TAREFAS A RESOLVER >>
**1.** Responda a estas perguntas com base no texto sobre os Campos de Níjar:
(a) Em que ano se realizou a viagem de Goytisolo pelo sul de Espanha?
(b) Que três coisas o escritor citaria para caracterizar o sul?
(c) Com que três adjetivos é descrita a paisagem pela qual Goytisolo se apaixona?
**2.** Reescreva em forma de lista o parágrafo do texto sobre os Campos de Níjar que começa por "Se tivesse que caracterizar", mantendo os seus factos principais.
**3.** Devolva, sem qualquer alteração, tudo o que vai desde as palavras "quinta-feira, 26 de" até às palavras "mudada há muito." no texto sobre os Campos de Níjar.

EXCERTO DO DOCUMENTO >>
==================================================

"AD APERTURAM LIBRI"

quinta-feira, 26 de julho de 2007

Pelos "Campos de Níjar", com Juan Goytisolo (1931)

Se tivesse que caracterizar o sul em três palavras citaria seguramente as barbearias, junto às crianças e às moscas (Juan Goytisolo, Campos de Níjar. Barcelona, Mondadori, 1993; p.61). É com esta claridade e com esta dureza que o escritor resume os sentimentos experimentados durante a sua viagem pelo sul de Espanha, num perímetro delimitado pelos lugares de Almería, Níjar, Carboneras, Las Negras, Rodalquilar, Morrón de los Genoveses e El Cabo de Gata, nos idos de 1959.
Nesta espécie de “diário de viagem” Goytisolo traça em riscos largos o retrato de uma Espanha quixotesca, que sabemos, felizmente, mudada há muito.
Apaixonado pela paisagem árida, inóspita e grandiosa desta terra lunar e infernal, povoada de lugarejos sujos, poeirentos e esquecidos, Goytisolo busca a poética do Sul e o imaginário daquelas nobres gentes exploradas e esperançosas.

==================================================

MATERIAL DE ORIGEM >>
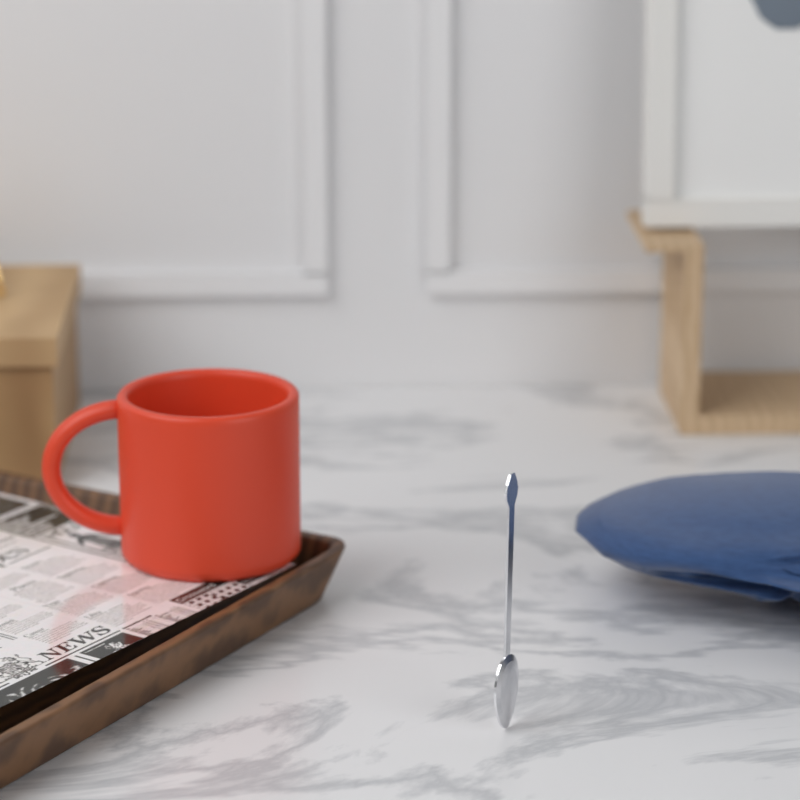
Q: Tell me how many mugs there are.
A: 1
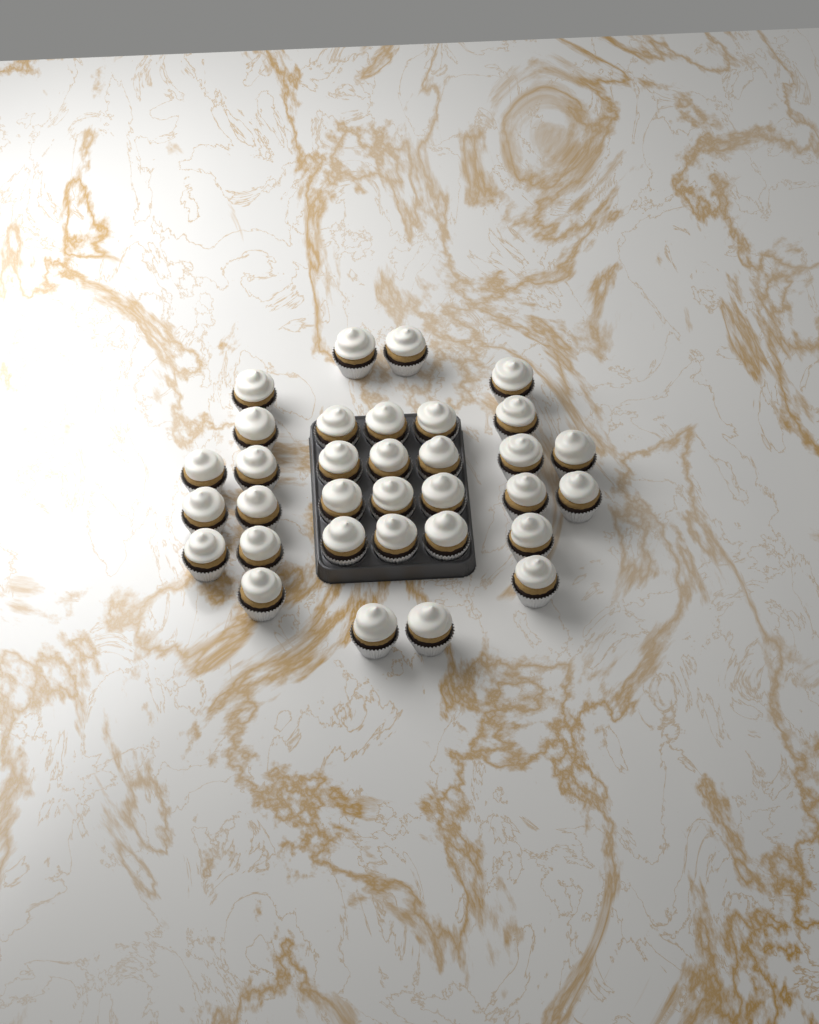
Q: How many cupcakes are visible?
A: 33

==================================================

RESULTADOS DOS EXERCÍCIOS >>
**1.**
(a) Em 1959.
(b) As barbearias, as crianças e as moscas.
(c) Árida, inóspita e grandiosa.

**2.**
- Goytisolo caracterizaria o sul pelas barbearias, pelas crianças e pelas moscas.
- A citação provém de "Campos de Níjar" (Barcelona, Mondadori, 1993, p. 61).
- A frase resume, com claridade e dureza, o que o escritor sentiu na sua viagem pelo sul de Espanha.
- A viagem decorreu em 1959.
- Percorreu Almería, Níjar, Carboneras, Las Negras, Rodalquilar, Morrón de los Genoveses e El Cabo de Gata.

**3.**
quinta-feira, 26 de julho de 2007

Pelos "Campos de Níjar", com Juan Goytisolo (1931)

Se tivesse que caracterizar o sul em três palavras citaria seguramente as barbearias, junto às crianças e às moscas (Juan Goytisolo, Campos de Níjar. Barcelona, Mondadori, 1993; p.61). É com esta claridade e com esta dureza que o escritor resume os sentimentos experimentados durante a sua viagem pelo sul de Espanha, num perímetro delimitado pelos lugares de Almería, Níjar, Carboneras, Las Negras, Rodalquilar, Morrón de los Genoveses e El Cabo de Gata, nos idos de 1959.
Nesta espécie de “diário de viagem” Goytisolo traça em riscos largos o retrato de uma Espanha quixotesca, que sabemos, felizmente, mudada há muito.